What to produce:
Once you find the line with "part: (1644, 763) -> (1422, 871), removed" in the data that follows, repeat it and every line after it exactly, through the line with "part: (2111, 1101) -> (1782, 1204), moved".

Stored data:
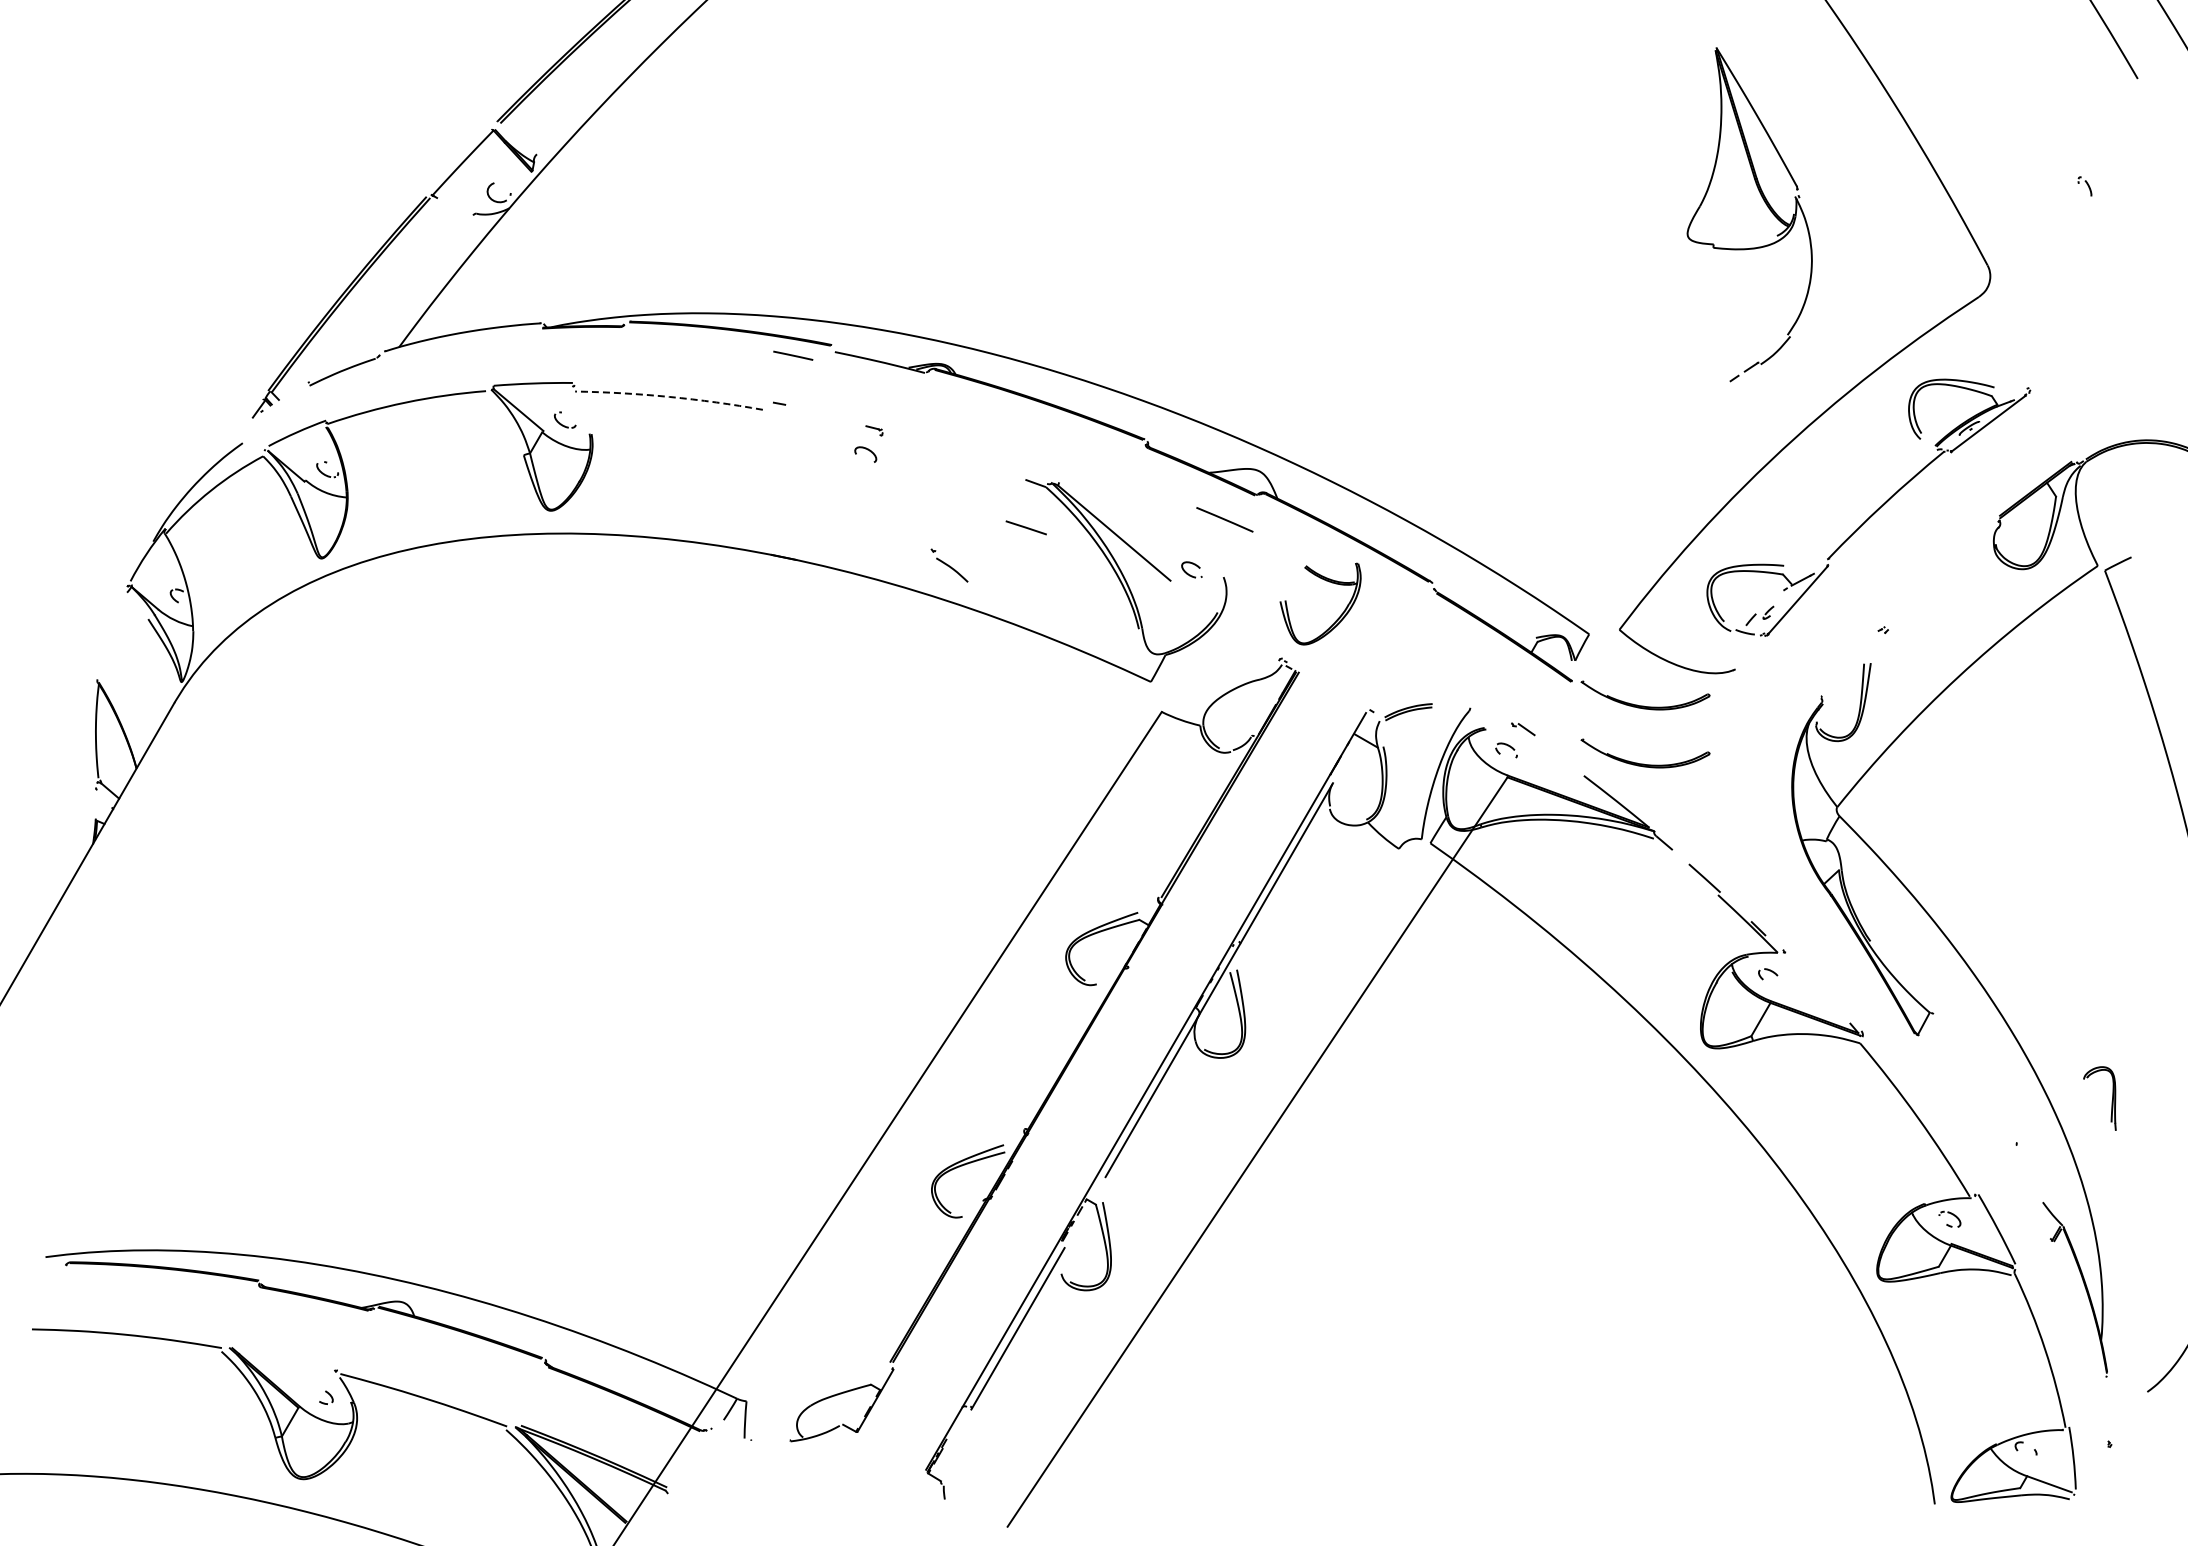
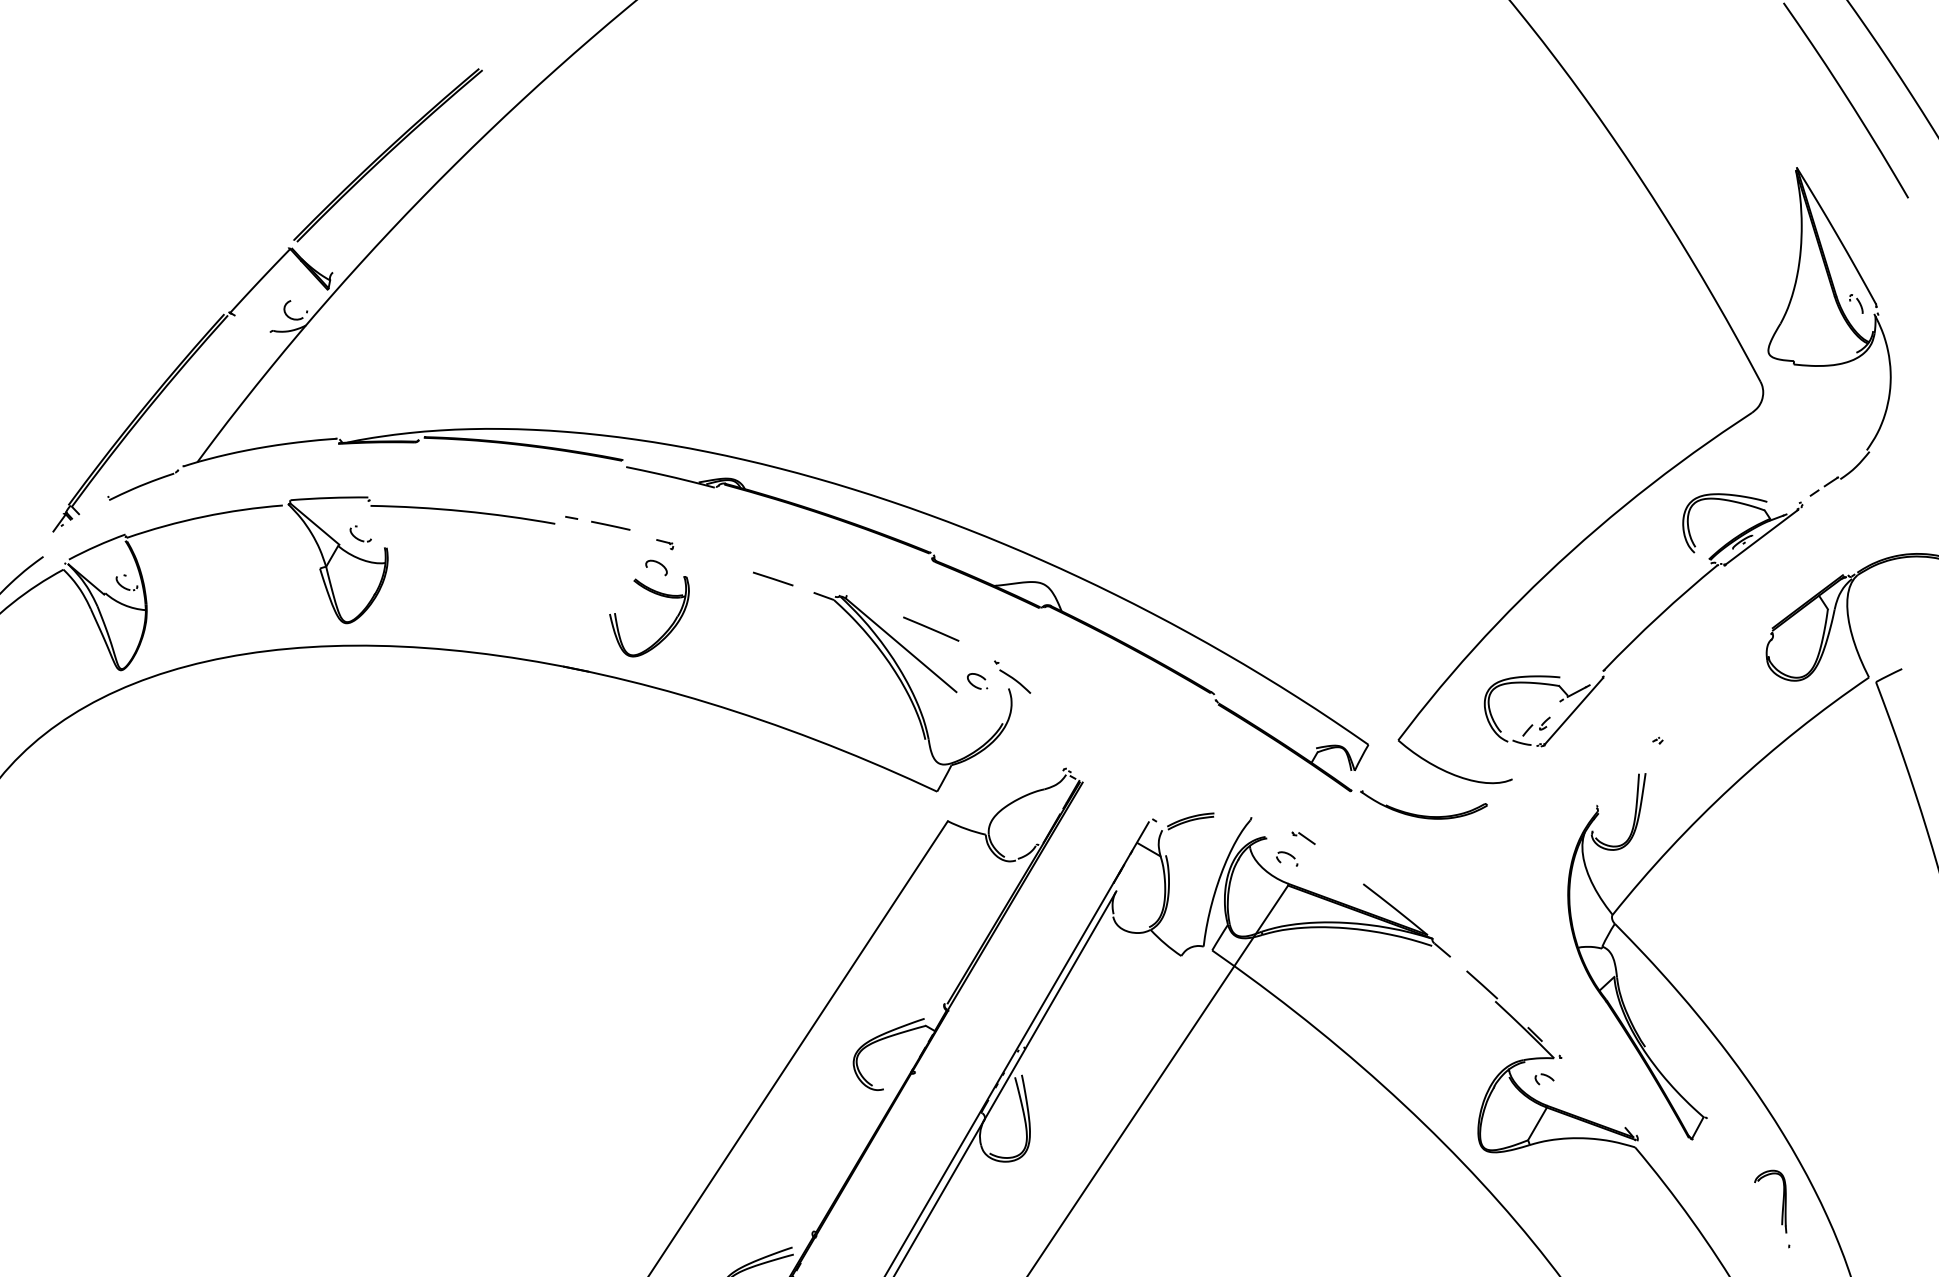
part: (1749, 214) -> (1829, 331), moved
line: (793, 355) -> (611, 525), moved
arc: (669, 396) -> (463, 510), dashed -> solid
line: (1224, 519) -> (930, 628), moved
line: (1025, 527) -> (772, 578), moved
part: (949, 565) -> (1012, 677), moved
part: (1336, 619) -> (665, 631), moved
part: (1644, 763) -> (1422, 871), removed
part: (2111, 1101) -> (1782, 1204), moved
---
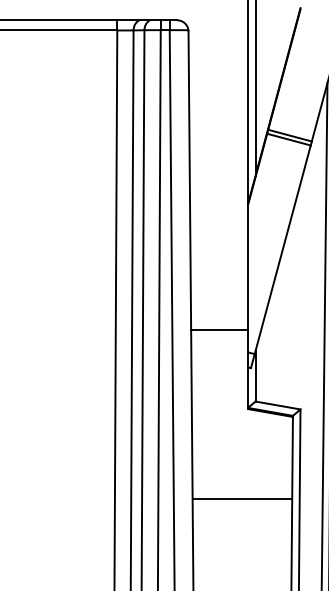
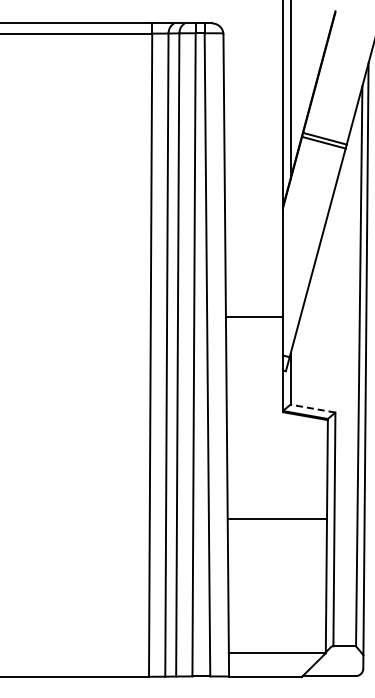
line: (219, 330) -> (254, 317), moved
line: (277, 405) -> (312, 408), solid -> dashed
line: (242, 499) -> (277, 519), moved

Solution to the exercise:
part: (1644, 763) -> (1422, 871), removed
part: (2111, 1101) -> (1782, 1204), moved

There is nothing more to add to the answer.